▶ [ACTIONS TO TAKE]:
1/ Answer these about the time-of-flight sensor lab writeup:
(a) To what address is one sensor's default address changed in software?
(b) Which Artemis Nano pin is the shutdown pin of TOF1 wired to?
(c) What is the approximate effective range of the sensors in short range mode?
2/ Write the next part of the lab writeup on time-of-flight sensors, picking up after its final sentence.

▶ [EXCERPT]:

********

Lab 3: Time of Flight Sensors

ECE4160 Fast Robotics — Spring 2026
Connor Lynaugh

Lab 3 – Time of Flight Sensors

Objective

The goal of this lab was to integrate two VL53L1X Time-of-Flight sensors (ToF) with the Artemis Nano and the QWIIC connector board. After this lab the time of flight sensors will be positioned on the car in a manner such that one will face dead forward and the other will face perpendicularly centered between the two side wheels.

Prelab

Each VL53L1X sensor comes with the same default 7-bit I2C address of 0x29, meaning both sensors will respond to attempted communication and information registering. To fix this one sensor is held in shutdown state on startup while the other sensor’s address is manually overwritten in software to 0x30. Once this has been reassigned the shutdown pin is then brought high to bring the first ToF online again at the default 0x29 address. After this both sensors can operate simultaneously in parallel on the same I2C bus.

ToF declare / initialization snippet

The forward facing ToF sensor is positioned to detect obstacles directly in front of the robot. The wheel side facing sensor is positioned to measure the distance to adjacent walls positioning and environmental understanding. Because there are only two sensors there are several situations in which obstacles may be completely missed: Obstacles that exist between the two sensors would fall outside of the effective view cones of both sensors. The same issue exists on the opposite side of the wheel facing sensor as well as in the back of the car. The actual surface that the sensor reads also affects the visibility, take the case the surface is highly angled.

Lab Tasks

ToF wiring circuit diagram

Both ToF sensors were connected to the Artemis Nano using the QWIIC breakout board and the longer quick connect cables providing VCC (+3.3V), GND, SDA, and SCL. The ToF sensor designated as TOF1 at address 0x29 has its shutdown pin directly connected to the Artemis Nano pin A1 for turning the sensor off and on.

To validate I2C communication between the Artemis and the ToF sensors, I scanned for connected I2C devices on the serial bus. At first there were only two distinct devices: 0x69 the IMU and 0x29 the first ToF sensor. When adding the second sensor a third device was visible at 0x30.

Artemis I2C scan output

Both of the sensors were configured to operate in the short range mode as this provided reliable range with a smaller distribution of noise. The effective range in this mode is about 1.3 meters which is sufficient for most of the use cases I could think of for car stunts. If this changes though this is a simple line of code to change. Both of the sensors and the IMU were able to run simultaneously by integrating the ToF initialization and paging into the Lab 2 code. Data is collected over a set array size and passed over bluetooth to my main computer for post-processing and analysis. ToF sensor data is enabled by using startRanging() and read only when data is reported as ready at the appropriate register.

********

▶ [ENTRIES SUPPLIED]:
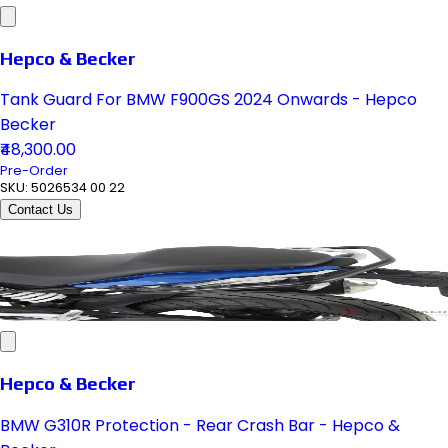
Hepco & Becker
Tank Guard For BMW F900GS 2024 Onwards - Hepco
Becker
₹48,300.00
Pre-Order
SKU:
5026534 00 22
Contact Us
Hepco & Becker
BMW G310R Protection - Rear Crash Bar - Hepco &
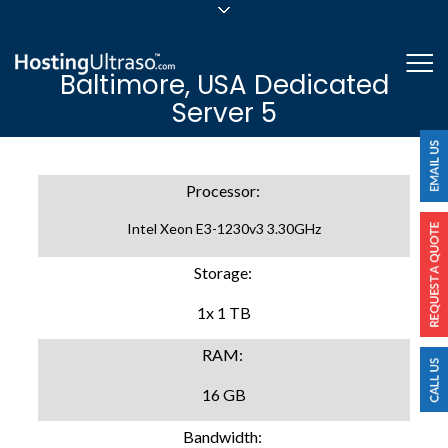
sales@hostingultraso.com
Me
Baltimore, USA Dedicated
24/7/365 Support
Server 5
Login
Processor:
Intel Xeon E3-1230v3 3.30GHz
Storage:
1x 1 TB
RAM:
16 GB
Bandwidth:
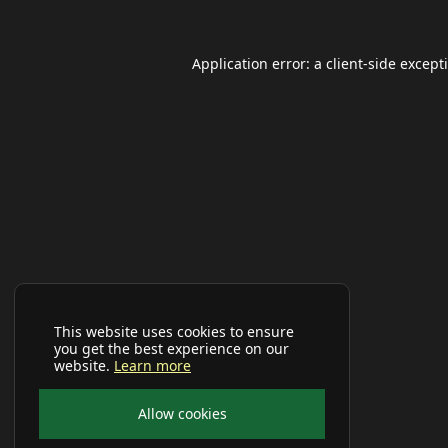
Application error: a
client
-side except
This website uses cookies to ensure
you get the best experience on our
website.
Learn more
Allow cookies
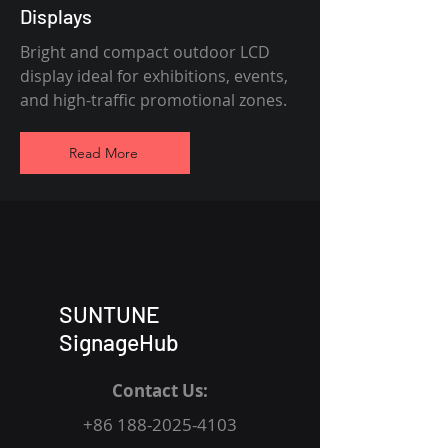
Displays
Bright and compact outdoor LCD
display ideal for exhibitions, events,
and high-traffic promotional zones.
Read More
SUNTUNE
SignageHub
Contact Us:
+86 188-2025-4103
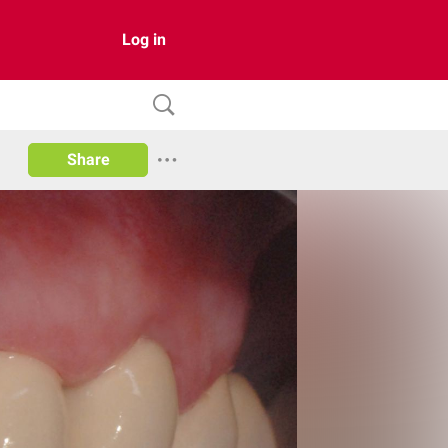
Log in
Share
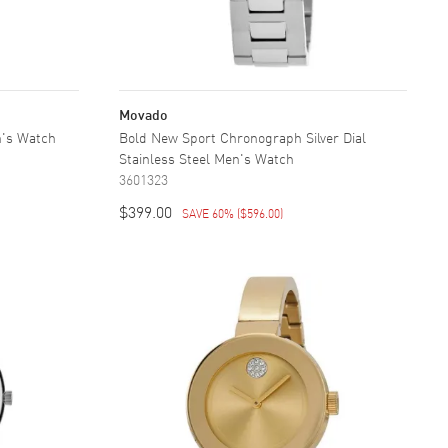
Movado
n's Watch
Bold New Sport Chronograph Silver Dial
Stainless Steel Men's Watch
3601323
$399.00
SAVE 60%
(
$596.00
)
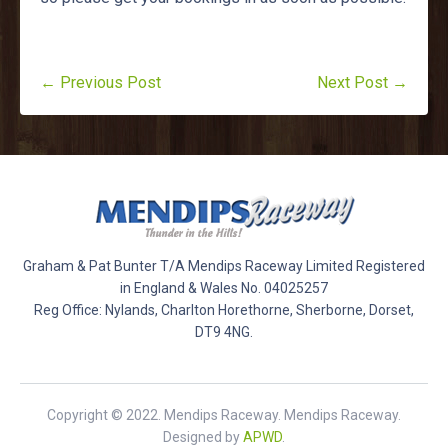
← Previous Post
Next Post →
Graham & Pat Bunter T/A Mendips Raceway Limited Registered
in England & Wales No. 04025257
Reg Office: Nylands, Charlton Horethorne, Sherborne, Dorset,
DT9 4NG.
Copyright © 2022. Mendips Raceway. Mendips Raceway.
Designed by
APWD
.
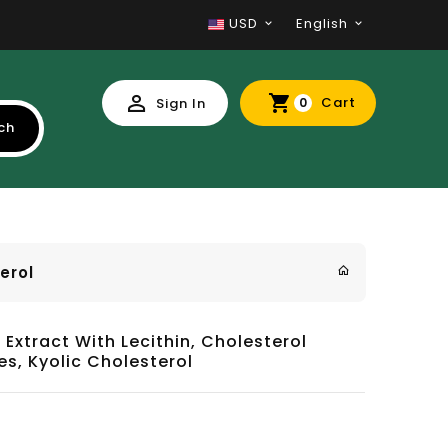
USD
English
Cart
Sign In
0
ch
erol
 Extract With Lecithin, Cholesterol
es, Kyolic Cholesterol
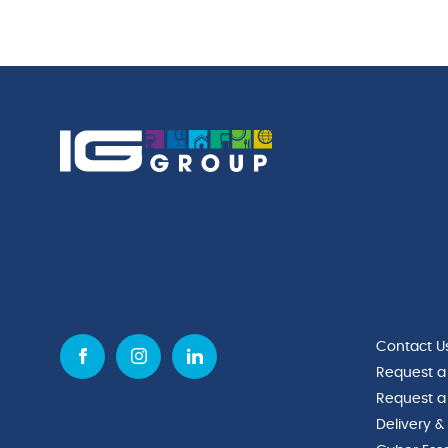
quantity
Contact U
Request a
Request a
Delivery &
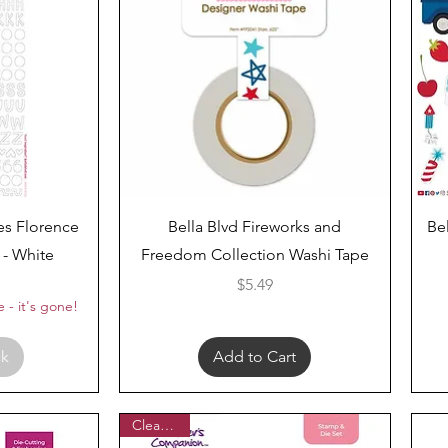
Quick View
ies Florence
Bella Blvd Fireworks and
Be
 - White
Freedom Collection Washi Tape
ar Price
Price
Price
$5.49
 - it's gone!
ck
Add to Cart
Clearance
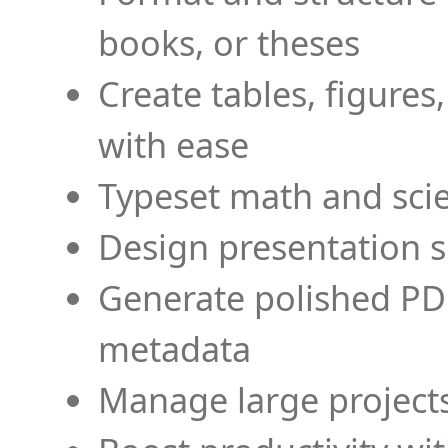
books, or theses
Create tables, figures
with ease
Typeset math and scien
Design presentation s
Generate polished PD
metadata
Manage large projects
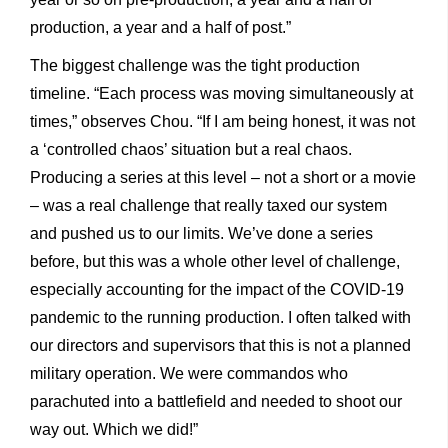
production, a year and a half of post.”
The biggest challenge was the tight production
timeline. “Each process was moving simultaneously at
times,” observes Chou. “If I am being honest, it was not
a ‘controlled chaos’ situation but a real chaos.
Producing a series at this level – not a short or a movie
– was a real challenge that really taxed our system
and pushed us to our limits. We’ve done a series
before, but this was a whole other level of challenge,
especially accounting for the impact of the COVID-19
pandemic to the running production. I often talked with
our directors and supervisors that this is not a planned
military operation. We were commandos who
parachuted into a battlefield and needed to shoot our
way out. Which we did!”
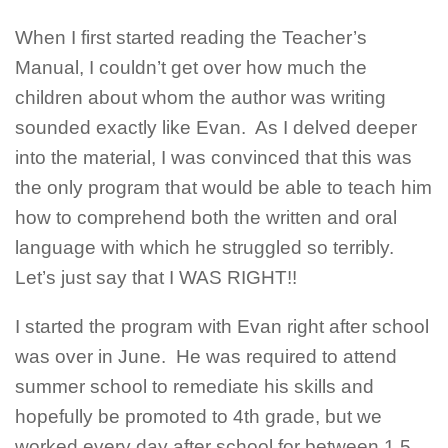
When I first started reading the Teacher’s
Manual, I couldn’t get over how much the
children about whom the author was writing
sounded exactly like Evan. As I delved deeper
into the material, I was convinced that this was
the only program that would be able to teach him
how to comprehend both the written and oral
language with which he struggled so terribly.
Let’s just say that I WAS RIGHT!!
I started the program with Evan right after school
was over in June. He was required to attend
summer school to remediate his skills and
hopefully be promoted to 4th grade, but we
worked every day after school for between 1.5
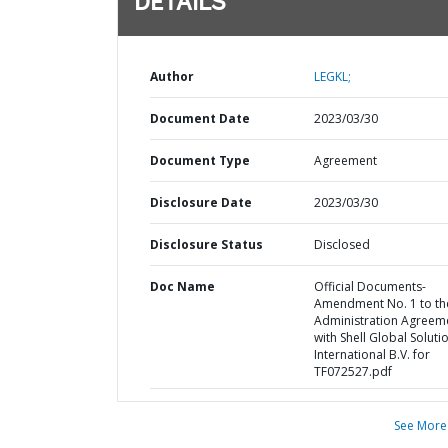
DETAILS
Author
LEGKL;
Document Date
2023/03/30
Document Type
Agreement
Disclosure Date
2023/03/30
Disclosure Status
Disclosed
Doc Name
Official Documents-
Amendment No. 1 to th
Administration Agreem
with Shell Global Soluti
International B.V. for
TF072527.pdf
See More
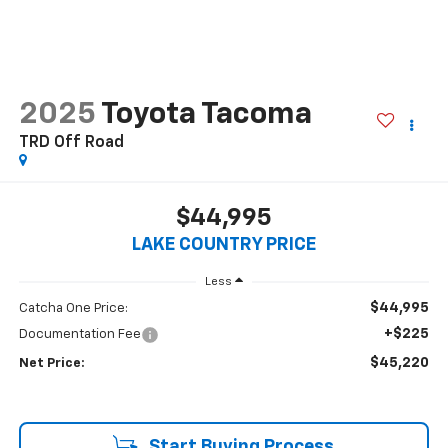
2025
Toyota Tacoma
TRD Off Road
$44,995
LAKE COUNTRY PRICE
Less
$44,995
Catcha One Price:
+$225
Documentation Fee
$45,220
Net Price:
Start Buying Process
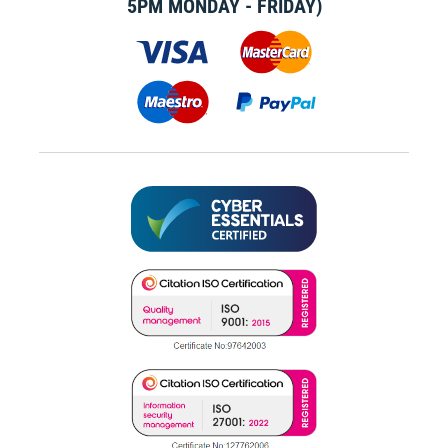
5PM MONDAY - FRIDAY)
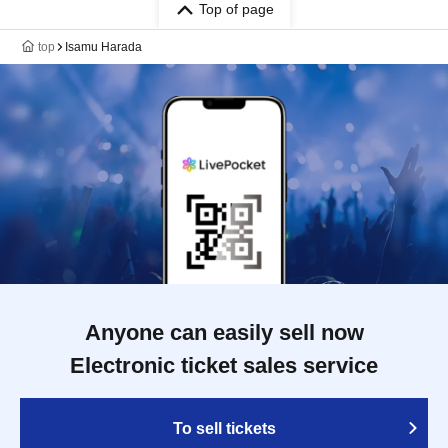
Top of page
top
Isamu Harada
Anyone can easily sell now
Electronic ticket sales service
To sell tickets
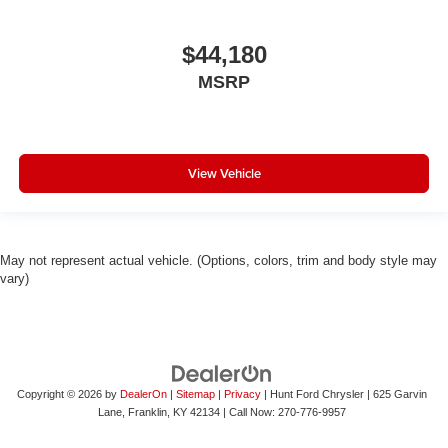
$44,180
MSRP
View Vehicle
May not represent actual vehicle. (Options, colors, trim and body style may
vary)
Copyright © 2026
by
DealerOn
|
Sitemap
|
Privacy
| Hunt Ford Chrysler
|
625 Garvin
Lane,
Franklin,
KY
42134
| Call Now:
270-776-9957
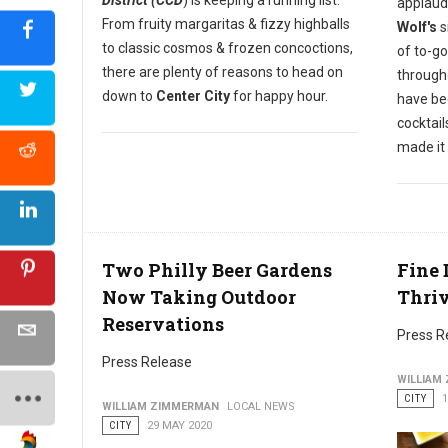
applaud
From fruity margaritas & fizzy highballs
Wolf's
s
to classic cosmos & frozen concoctions,
of to-g
there are plenty of reasons to head on
through
down to
Center City
for happy hour.
have bee
cocktai
made it 
Two Philly Beer Gardens
Fine 
Now Taking Outdoor
Thriv
Reservations
Press R
Press Release
WILLIAM
CITY
1
WILLIAM ZIMMERMAN
LOCAL NEWS
CITY
29 MAY 2020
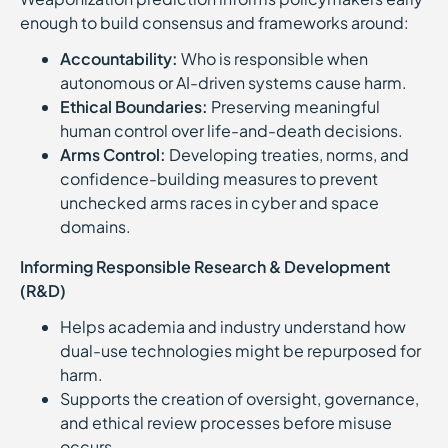
enough to build consensus and frameworks around:
Accountability:
Who is responsible when
autonomous or AI-driven systems cause harm.
Ethical Boundaries:
Preserving meaningful
human control over life-and-death decisions.
Arms Control:
Developing treaties, norms, and
confidence-building measures to prevent
unchecked arms races in cyber and space
domains.
Informing Responsible Research & Development
(R&D)
Helps academia and industry understand how
dual-use technologies might be repurposed for
harm.
Supports the creation of oversight, governance,
and ethical review processes before misuse
occurs.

********

▶ [ANSWERS TO THE EXERCISES]:
1/
(a) 0x30
(b) Pin A1
(c) About 1.3 meters

2/
ToF BLE case code snippet

In the following examples the data is collected stationary on the left, and slowly moving awway on the right.

ToF sensor readings plot 1
ToF sensor readings plot 2

In order to measure the speed of which data can be collected from the ToF sensors, timestamps were printed directly into the Serial terminal in a loop while distance data printed as it became available.

ToF speed test plot

From the collected time data the sensors produced measurements at approximately 10Hz, which is significantly slower than the IMU which was producing samples at up to 275Hz. This demonstrates that the ToF sensors are actually the limiting factor to a general sensor update rate.

ToF speed readings 1
ToF speed readings 2

ToF distance data was transmitted from both of the sensors using Bluetooth and then plotted against time using a notification handler. In the graph you can clearly see the obstacle (my hand) moving to and from 100-200mm repeatedly. The spike is likely due to a moment where my hand escaped the view cone of the 2nd distance sensor and it detected the ceiling instead. Both sensors gave stable readings with only small fluctuations possibly due to neutral noise.

Python notification handler snippet

The ToF data was collected in parallel to IMU data. The raw data is sent over Bluetooth so both the raw data and the post filtering data is available. A low pass filter and a complementary filter are applied to the IMU data as was discussed in Lab 2.

Time vs Distance graph (two ToF sensors)
Angle plot / accelerometer-related plot
Angle plot / gyroscope-related plot

The addition of ToF sensors to the system has provided valuable distance measurements in two directions using just one I2C bus. While the IMU can provide high speed data the ToF sensors update more slowly, making the limiting factor the distance readings during data synchronization.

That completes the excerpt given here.